Transparency International report suggests key structural reforms

By Ansar Abbasi
June 05, 2025

Report is prepared by Dr Kaiser Bengali, Kashif Ali, Shamail Adnan Khan and Ms Raima Mehmood

Microphone cables dangle over a logo of Transparency International. — AFP

ISLAMABAD: Transparency International (TI) Pakistan has submitted a comprehensive 67-page Civil Society Governance Diagnostic Assessment (GDA) Report 2025 to the International Monetary Fund (IMF) and the Government of Pakistan, evaluating the country’s governance and anti-corruption landscape while proposing reforms crucial for economic growth.

The report presents wide-ranging recommendations to address structural weaknesses in fiscal governance, public sector accountability and economic regulation.

Key proposals include the removal of ‘tax shelters’ for the agriculture sector and introducing the same tax bars for all taxpayers, empowering parliamentary standing committees in the budget vetting process, empowering Senate to scrutinise and vote on money bills, introduction of “right to first purchase” rule to address grey areas in real estate sector, decentralisation of all federal agencies affected by 18th Amendment, restructuring BISP, introducing oversight mechanism for NAB and other anti-corruption agencies, optimising the governance of state-owned enterprises, breaking the cycle of undocumented economy, adopting Whistleblower Protection Legislation, enacting comprehensive Conflict of Interest (COI) Regulations for Public Officials and promoting transparency through Right to Information.

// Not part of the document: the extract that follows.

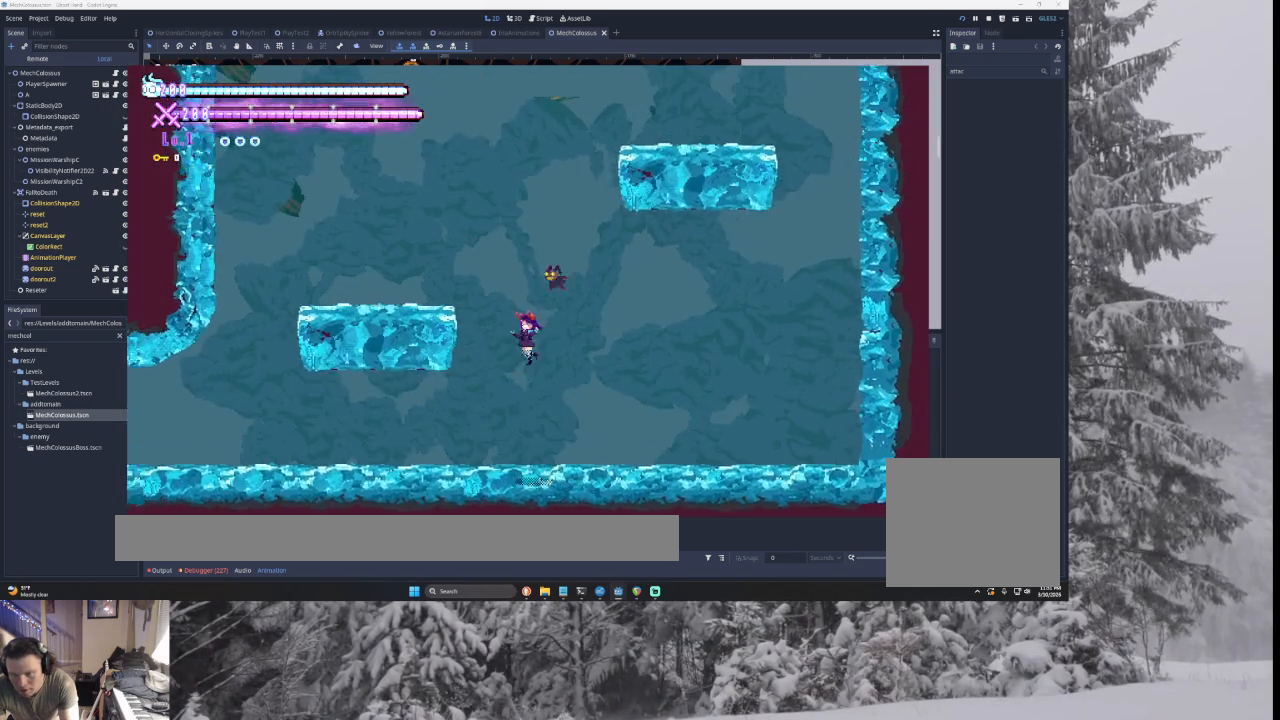
{"buttons": ["CROSS"], "left_stick": "center", "right_stick": "center", "events": [[300, "TRIANGLE", "up"], [433, "left_stick", "center"]]}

The report is prepared by Dr Kaiser Bengali, Kashif Ali, Shamail Adnan Khan and Ms Raima Mehmood.

According to the report, Pakistan is currently engaged with the IMF through a 37-month Extended Fund Facility (EFF) worth $7 billion. This programme is designed to support structural reforms aimed at restoring macroeconomic stability, addressing fiscal and external imbalances, and ensuring long-term economic sustainability.

Core priorities under the EFF include fiscal adjustment, improving debt dynamics, achieving exchange rate flexibility, expanding the tax base and reforming state-owned enterprises (SOEs). These reforms are essential for avoiding a cycle of repeated bailouts and placing the economy on a more resilient footing.

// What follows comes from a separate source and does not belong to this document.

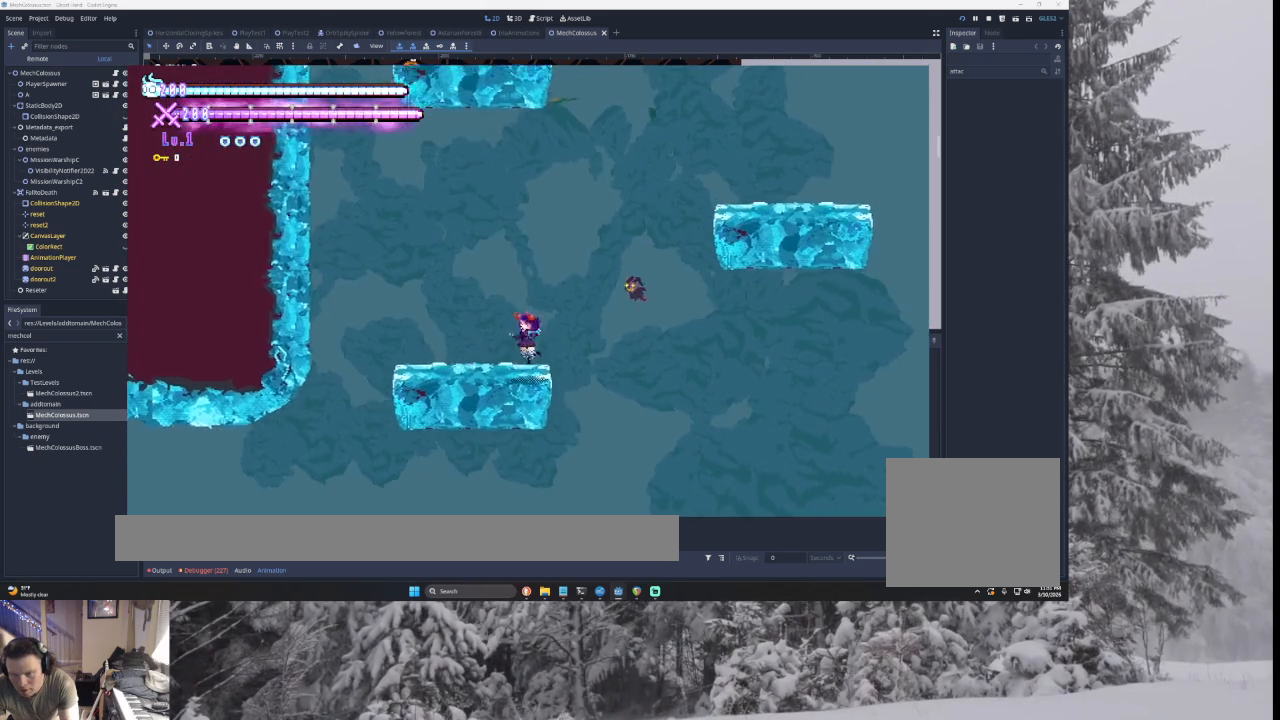
{"buttons": ["CROSS", "TRIANGLE"], "left_stick": "right", "right_stick": "center", "events": [[67, "left_stick", "right"], [167, "TRIANGLE", "down"]]}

The report, it is said, provides an independent, evidence-based contribution grounded in the realities of Pakistan’s governance challenges to the federal and provincial governments, as well as contributes to the ongoing governance and anti-corruption diagnostic assessment being undertaken by the IMF at the request of the Government of Pakistan.

“This report is the result of extensive national consultations, key informant interviews and focus group discussions with stakeholders from civil society, academia, the private sector, and legal and financial experts. It explores structural impediments to reform, exposes institutional gaps and offers practical recommendations to improve fiscal governance, financial transparency, public sector efficiency and rule of law.”

The recommendations of the report include:

Enhancing state capacity through public sector digitisation.

Build the technical and operational capacity of climate governance institutions at both the national and provincial levels to improve policy implementation. Introduce robust procurement procedures for climate-related projects to minimise corruption risks and ensure value for money.

Strengthen the Auditor General of Pakistan (AGP) and other audit bodies to conduct thorough and timely performance audits of climate-related projects. Provide anti-corruption agencies with the necessary resources, autonomy, and expertise to investigate and address corruption in climate finance.

Establish a specialised environmental court to adjudicate climate finance cases and enhance the judicial capacity to handle climate-related issues. Establish a comprehensive legal and regulatory framework for carbon markets to ensure credibility and attract international investment.